Очнулись мы от пещерного голоса Васи, который прошибал капитальную стенку:
— Половина Эрмитажа принадлежит малярной кисти Тери!
Я рванулся к Васе. Он стоял между Мэри и Гертой. В одной руке у него трепыхалась рюмочка с лимонадом, в другой сиял фужер с компотом, то есть с коктейлем.
Дамочки взахлеб спрашивали Васю:
— Василь, как сейчас модно отделывать квартиры?
— Сейчас модно оклеивать стены дубленками.
Я деликатно извинился за его сельскохозяйственное поведение.
Заявив, что нас ждет пара натурщиков, я выволок Васю.
С этого все и началось. Я всегда был интересен в смысле развития. Ажурно говоря, моя грудная клетка ходуном трепетала перед женщинами и культурной жизнью. В Марианне было как то, так и другое. Короче, полюбил я ее несовременной любовью. Как сказал Вася, всеми жабрами души. Еще короче — с получки женился на ней.

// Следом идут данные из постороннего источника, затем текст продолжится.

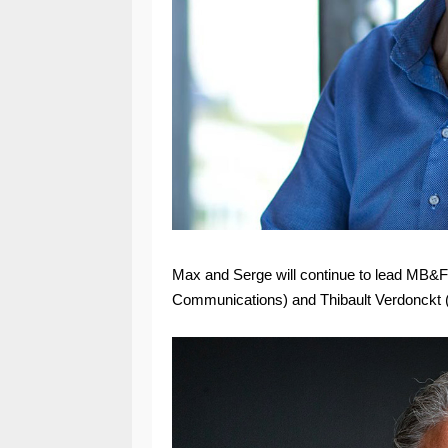
Max and Serge will continue to lead MB&F 
Communications) and Thibault Verdonckt (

Свадьба была на уровне. Вася фужерами пил дорогой компот и всем по секрету сообщал, что я опустившийся сын Левитана. Затем он сделал предложение Мэри с Гертой и расплакался.
И вот началась моя семейная жизнь. Для начала Марианна отрастила мне рыжую бородку и купила фуфайку с бечевкой.

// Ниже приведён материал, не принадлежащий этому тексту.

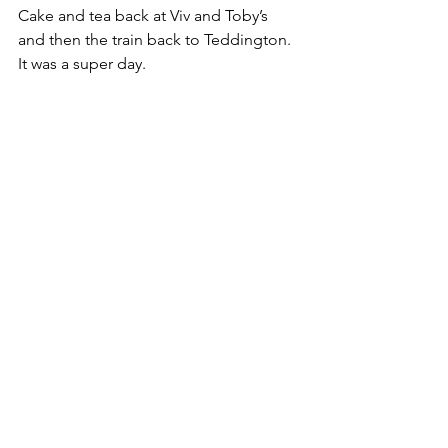
Cake and tea back at Viv and Toby’s 
and then the train back to Teddington. 
It was a super day.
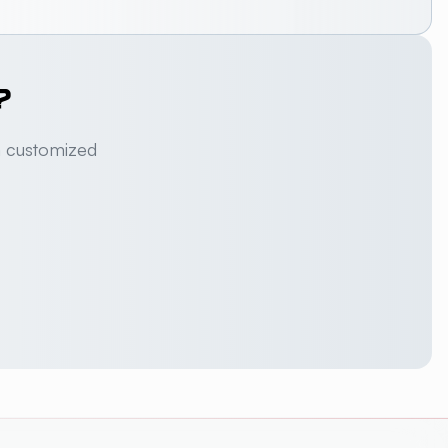
?
a customized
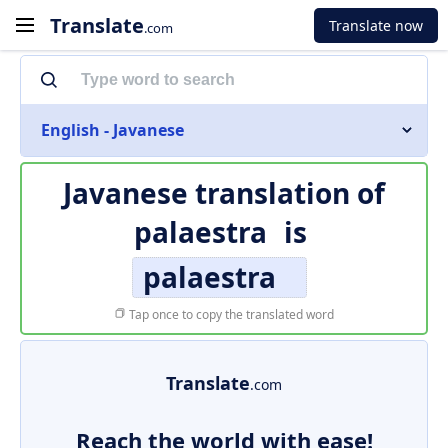
Translate
Translate now
.com
English - Javanese
Javanese translation of
palaestra
is
palaestra
Tap once to copy the translated word
Translate
.com
Reach the world with ease!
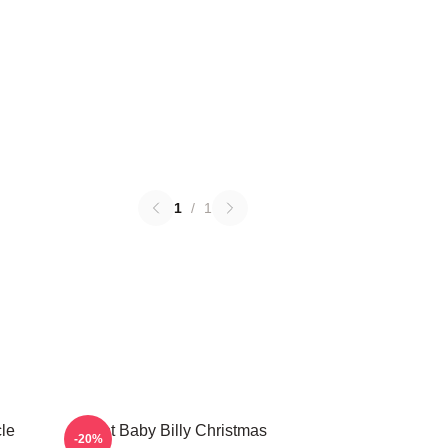
1
/
1
le
Saint Baby Billy Christmas
-20%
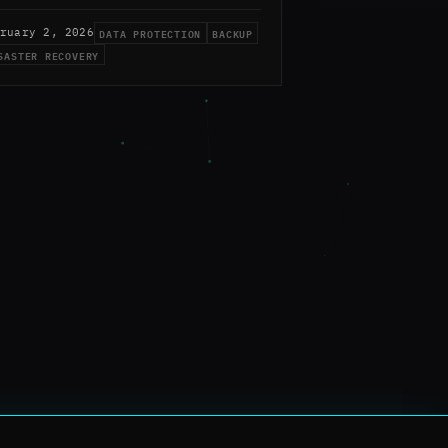
DATA PROTECTION
BACKUP
ruary 2, 2026
SASTER RECOVERY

Потом выгнала Васю как заурядного. По вечерам нас видели везде. Мы делали зубастую улыбку известному артисту, пили коктейли у неизвестного писателя, на нас бросались экспонаты собачьей выставки, и гардеробщик «Метрополя» испуганно принимал мою бечевку.
Есть мы не ели. Пожуем стоя бутербродов, а перед сном кофейку, Марианна вырабатывала западноевропейскую фигуру.
Родился у нас сын по имени Меркурий. Отправили мы его куда-то к родственникам, а сами потопали на выставку не то керамики, не то ботаники.
По пятницам мы принимали гостей. Я сидел в фуфайке и бороде, теребил на своем стане бечевку и спрашивал, что новенького в искусстве. Стареньким мы не интересовались.